(Data extracted from a collection)

-- Start --

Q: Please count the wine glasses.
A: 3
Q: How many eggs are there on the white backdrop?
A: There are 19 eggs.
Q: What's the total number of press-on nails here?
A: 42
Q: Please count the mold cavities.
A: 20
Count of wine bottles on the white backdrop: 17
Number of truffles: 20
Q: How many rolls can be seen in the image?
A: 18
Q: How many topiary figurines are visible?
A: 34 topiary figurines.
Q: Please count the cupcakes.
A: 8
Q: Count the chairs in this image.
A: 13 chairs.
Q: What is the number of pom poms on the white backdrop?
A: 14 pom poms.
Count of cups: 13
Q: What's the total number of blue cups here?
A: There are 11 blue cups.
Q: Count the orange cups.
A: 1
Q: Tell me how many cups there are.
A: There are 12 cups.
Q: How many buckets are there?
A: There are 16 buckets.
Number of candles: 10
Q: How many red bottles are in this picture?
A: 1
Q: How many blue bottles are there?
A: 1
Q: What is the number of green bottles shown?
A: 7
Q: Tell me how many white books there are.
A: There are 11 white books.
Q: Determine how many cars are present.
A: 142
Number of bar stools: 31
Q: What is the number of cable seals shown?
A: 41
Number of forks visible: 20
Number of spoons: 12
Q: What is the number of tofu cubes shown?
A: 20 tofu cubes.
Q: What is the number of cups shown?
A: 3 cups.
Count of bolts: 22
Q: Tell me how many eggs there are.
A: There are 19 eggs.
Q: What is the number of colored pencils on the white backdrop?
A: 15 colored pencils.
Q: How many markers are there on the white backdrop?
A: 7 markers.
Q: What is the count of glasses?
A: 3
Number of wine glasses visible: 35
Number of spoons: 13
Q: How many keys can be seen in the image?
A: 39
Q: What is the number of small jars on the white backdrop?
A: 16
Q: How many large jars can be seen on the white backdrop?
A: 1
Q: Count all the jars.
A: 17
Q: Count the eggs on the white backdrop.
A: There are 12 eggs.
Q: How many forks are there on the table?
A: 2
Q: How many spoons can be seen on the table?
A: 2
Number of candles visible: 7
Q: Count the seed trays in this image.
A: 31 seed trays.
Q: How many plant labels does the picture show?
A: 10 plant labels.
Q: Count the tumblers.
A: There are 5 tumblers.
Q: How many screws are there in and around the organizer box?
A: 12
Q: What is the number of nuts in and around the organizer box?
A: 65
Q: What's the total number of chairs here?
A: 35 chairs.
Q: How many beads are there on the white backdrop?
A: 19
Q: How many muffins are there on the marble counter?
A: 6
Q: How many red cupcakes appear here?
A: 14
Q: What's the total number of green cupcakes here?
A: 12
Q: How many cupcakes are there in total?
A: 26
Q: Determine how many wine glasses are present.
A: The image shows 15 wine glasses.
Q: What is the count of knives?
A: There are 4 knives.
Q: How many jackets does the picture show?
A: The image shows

-- End --

**YOUR INSTRUCTIONS:** Return every line of the entries above that contains the string "labels".

**WRITTEN ANSWER:**
Q: How many plant labels does the picture show?
A: 10 plant labels.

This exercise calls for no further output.